- Born: August 19, 1944 Primorsky Krai, Soviet Union
- Died: September 22, 1998 (aged 54) Moscow, Russian Federation
- Occupations: museum worker, teacher
- Political party: Communist Party of the Soviet Union (from 1976)

= Lyudmila Sorokina =

Soviet museum director

 Lyudmila Andreevna Sorokina (Людми́ла Андре́евна Соро́кина; 19 August 1944 – 22 September 1998) was a Soviet Russian teacher, museum worker, and the first chief of the Museum of the Air Forces of the Northern Fleet.

==Biography==
Sorokina was born on August 19, 1944, in Platonovo village in the Khankaysky District of Primorsky Krai.

In 1969 she graduated from the Historical Faculty of Vologda State Pedagogical Institute. She worked in secondary educational institutions of Chelyabinsk, Vologda and Murmansk regions and in Moscow. She advanced from a high school teacher to the deputy director of a teaching and educational complex.

In 1973–1976 she was an employee of the Naval academy in Leningrad.

In 1977 she became a guide at the Museum of the Air Forces of the Northern Fleet in Safonovo (Severomorsk).

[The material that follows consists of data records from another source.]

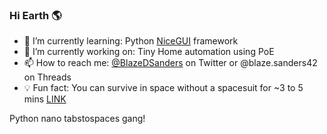### Hi Earth 🌎

- 🌱 I’m currently learning: Python [NiceGUI](https://nicegui.io) framework
- 🔭 I’m currently working on: Tiny Home automation using PoE
- 📫 How to reach me: [@BlazeDSanders](https://twitter.com/blazedsanders) on Twitter or @blaze.sanders42 on Threads
- 💡 Fun fact: You can survive in space without a spacesuit for ~3 to 5 mins [LINK](http://teacherlink.ed.usu.edu/tlnasa/reference/imaginedvd/files/imagine/docs/ask_astro/answers/970603.html)

Python nano tabstospaces gang!
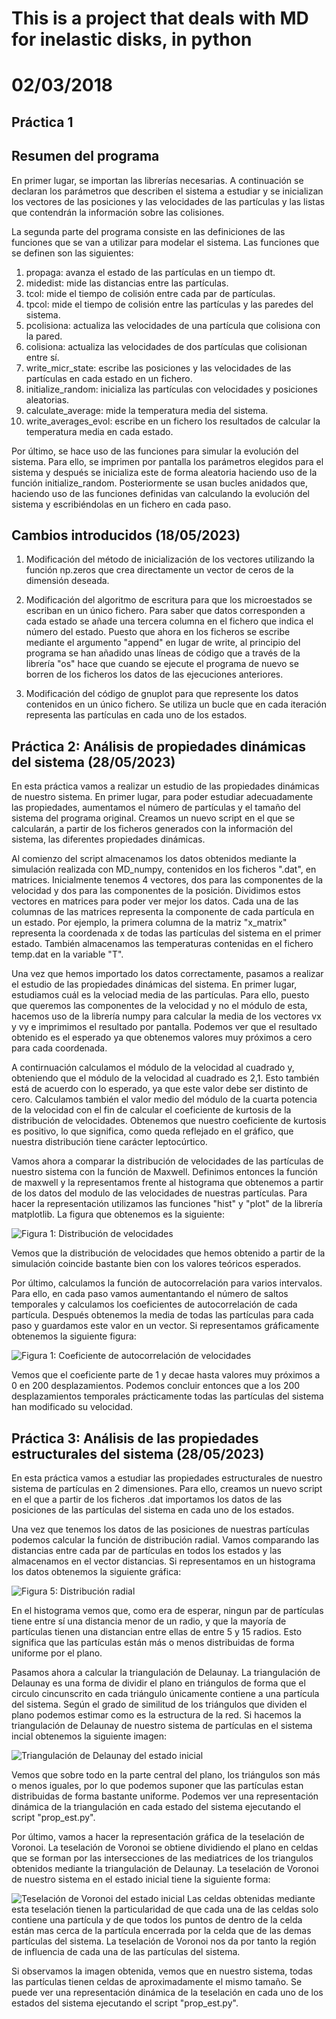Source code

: # This is a project that deals with MD for inelastic disks, in python
# 02/03/2018


## Práctica 1
## Resumen del programa

En primer lugar, se importan las librerías necesarias. A continuación se declaran los parámetros que describen el sistema a estudiar y se inicializan los vectores de las posiciones y las velocidades de las partículas y las listas que contendrán la información sobre las colisiones.

La segunda parte del programa consiste en las definiciones de las funciones que se van a utilizar para modelar el sistema. Las funciones que se definen son las siguientes:
1. propaga: avanza el estado de las partículas en un tiempo dt.
2. midedist: mide las distancias entre las partículas.
3. tcol: mide el tiempo de colisión entre cada par de partículas.
4. tpcol: mide el tiempo de colisión entre las partículas y las paredes del sistema.
5. pcolisiona: actualiza las velocidades de una partícula que colisiona con la pared.
6. colisiona: actualiza las velocidades de dos partículas que colisionan entre sí.
7. write_micr_state: escribe las posiciones y las velocidades de las partículas en cada estado en un fichero.
8. initialize_random: inicializa las partículas con velocidades y posiciones aleatorias.
9. calculate_average: mide la temperatura media del sistema.
10. write_averages_evol: escribe en un fichero los resultados de calcular la temperatura media en cada estado.

Por último, se hace uso de las funciones para simular la evolución del sistema. Para ello, se imprimen por pantalla los parámetros elegidos para el sistema y después se inicializa este de forma aleatoria haciendo uso de la función initialize_random. Posteriormente se usan bucles anidados que, haciendo uso de las funciones definidas van calculando la evolución del sistema y escribiéndolas en un fichero en cada paso. 
 
## Cambios introducidos (18/05/2023)

1. Modificación del método de inicialización de los vectores utilizando la función np.zeros que crea directamente un vector de ceros de la dimensión deseada.

2. Modificación del algoritmo de escritura para que los microestados se escriban en un único fichero. Para saber que datos corresponden a cada estado se añade una tercera columna en el fichero que indica el número del estado. Puesto que ahora en los ficheros se escribe mediante el argumento "append" en lugar de write, al principio del programa se han añadido unas líneas de código que a través de la librería "os" hace que cuando se ejecute el programa de nuevo se borren de los ficheros los datos de las ejecuciones anteriores.

3. Modificación del código de gnuplot para que represente los datos contenidos en un único fichero. Se utiliza un bucle que en cada iteración representa las partículas en cada uno de los estados.

## Práctica 2: Análisis de propiedades dinámicas del sistema (28/05/2023)

En esta práctica vamos a realizar un estudio de las propiedades dinámicas de nuestro sistema. En primer lugar, para poder estudiar adecuadamente las propiedades, aumentamos el número de partículas y el tamaño del sistema del programa original. Creamos un nuevo script en el que se calcularán, a partir de los ficheros generados con la información del sistema, las diferentes propiedades dinámicas.

Al comienzo del script almacenamos los datos obtenidos mediante la simulación realizada con MD_numpy, contenidos en los ficheros ".dat", en matrices. Inicialmente tenemos 4 vectores, dos para las componentes de la velocidad y dos para las componentes de la posición. Dividimos estos vectores en matrices para poder ver mejor los datos. Cada una de las columnas de las matrices representa la componente de cada partícula en un estado. Por ejemplo, la primera columna de la matriz "x_matrix" representa la coordenada x de todas las partículas del sistema en el primer estado. También almacenamos las temperaturas contenidas en el fichero temp.dat en la variable "T".

Una vez que hemos importado los datos correctamente, pasamos a realizar el estudio de las propiedades dinámicas del sistema. En primer lugar, estudiamos cuál es la velociad media de las partículas. Para ello, puesto que queremos las componentes de la velocidad y no el módulo de esta, hacemos uso de la librería numpy para calcular la media de los vectores vx y vy e imprimimos el resultado por pantalla. Podemos ver que el resultado obtenido es el esperado ya que obtenemos valores muy próximos a cero para cada coordenada.

A contirnuación calculamos el módulo de la velocidad al cuadrado y, obteniendo que el módulo de la velocidad al cuadrado es 2,1. Esto también está de acuerdo con lo esperado, ya que este valor debe ser distinto de cero. Calculamos también el valor medio del módulo de la cuarta potencia de la velocidad con el fin de calcular el coeficiente de kurtosis de la distribución de velocidades. Obtenemos que nuestro coeficiente de kurtosis es positivo, lo que significa, como queda reflejado en el gráfico, que nuestra distribución tiene carácter leptocúrtico.

Vamos ahora a comparar la distribución de velocidades de las partículas de nuestro sistema con la función de Maxwell. Definimos entonces la función de maxwell y la representamos frente al histograma que obtenemos a partir de los datos del modulo de las velocidades de nuestras partículas. Para hacer la representación utilizamos las funciones "hist" y "plot" de la librería matplotlib. La figura que obtenemos es la siguiente:

<image src="Figura 1.png" alt="Figura 1: Distribución de velocidades">

Vemos que la distribución de velocidades que hemos obtenido a partir de la simulación coincide bastante bien con los valores teóricos esperados.

Por último, calculamos la función de autocorrelación para varios intervalos. Para ello, en cada paso vamos aumentantando el número de saltos temporales y calculamos los coeficientes de autocorrelación de cada partícula. Después obtenemos la media de todas las partículas para cada paso y guardamos este valor en un vector. Si representamos gráficamente obtenemos la siguiente figura:

<image src="Figura_2.png" alt="Figura 1: Coeficiente de autocorrelación de velocidades">

Vemos que el coeficiente parte de 1 y decae hasta valores muy próximos a 0 en 200 desplazamientos. Podemos concluir entonces que a los 200 desplazamientos temporales prácticamente todas las partículas del sistema han modificado su velocidad.

## Práctica 3: Análisis de las propiedades estructurales del sistema (28/05/2023)

En esta práctica vamos a estudiar las propiedades estructurales de nuestro sistema de partículas en 2 dimensiones. Para ello, creamos un nuevo script en el que a partir de los ficheros .dat importamos los datos de las posiciones de las partículas del sistema en cada uno de los estados.

Una vez que tenemos los datos de las posiciones de nuestras partículas podemos calcular la función de distribución radial. Vamos comparando las distancias entre cada par de partículas en todos los estados y las almacenamos en el vector distancias. Si representamos en un histograma los datos obtenemos la siguiente gráfica:

<image src="Figura 5.png" alt="Figura 5: Distribución radial">

En el histograma vemos que, como era de esperar, ningun par de partículas tiene entre sí una distancia menor de un radio, y que la mayoría de partículas tienen una distancian entre ellas de entre 5 y 15 radios. Esto significa que las partículas están más o menos distribuidas de forma uniforme por el plano.

Pasamos ahora a calcular la triangulación de Delaunay. La triangulación de Delaunay es una forma de dividir el plano en triángulos de forma que el circulo cincunscrito en cada triángulo únicamente contiene a una partícula del sistema. Según el grado de similitud de los triángulos que dividen el plano podemos estimar como es la estructura de la red. Si hacemos la triangulación de Delaunay de nuestro sistema de partículas en el sistema incial obtenemos la siguiente imagen:

<image src="Figura 3.png" alt="Triangulación de Delaunay del estado inicial">

Vemos que sobre todo en la parte central del plano, los triángulos son más o menos iguales, por lo que podemos suponer que las partículas estan distribuidas de forma bastante uniforme. Podemos ver una representación dinámica de la triangulación en cada estado del sistema ejecutando el script "prop_est.py".

Por último, vamos a hacer la representación gráfica de la teselación de Voronoi. La teselación de Voronoi se obtiene dividiendo el plano en celdas que se forman por las intersecciones de las mediatrices de los triangulos obtenidos mediante la triangulación de Delaunay. La teselación de Voronoi de nuestro sistema en el estado inicial tiene la siguiente forma:

<image src="Figura 4.png" alt="Teselación de Voronoi del estado inicial">
Las celdas obtenidas mediante esta teselación tienen la particularidad de que cada una de las celdas solo contiene una partícula y de que todos los puntos de dentro de la celda están mas cerca de la partícula encerrada por la celda que de las demas partículas del sistema. La teselación de Voronoi nos da por tanto la región de influencia de cada una de las partículas del sistema.

Si observamos la imagen obtenida, vemos que en nuestro sistema, todas las partículas tienen celdas de aproximadamente el mismo tamaño. Se puede ver una representación dinámica de la teselación en cada uno de los estados del sistema ejecutando el script "prop_est.py".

After museum reorganisation, in December 1977 Sorokina was appointed the first chief of the museum that she supervised till September 1985. Under her supervision the museum turned into a large museum complex that exhibits aircraft of the Russian Northern Fleet, Yuri Gagarin's house-museum, a hangar with a collection of aviation artifacts of the times of the Second World War and post-war time. The museum became the centre for the regional studies and military-patriotic work in Murmansk Oblast and across the Kola Peninsula. The museum is visited annually by tens of thousands of Russian and foreign visitors.

After moving to Moscow, in 1985–1987 Sorokina worked as a research worker for Mikhail Frunze Central House of Aircraft and Astronautics.

Sorokina received state awards: Medal "In Commemoration of the 850th Anniversary of Moscow" (1997) and the Medal "Veteran of Labour" (1985).

She died on September 22, 1998, and is buried in Moscow.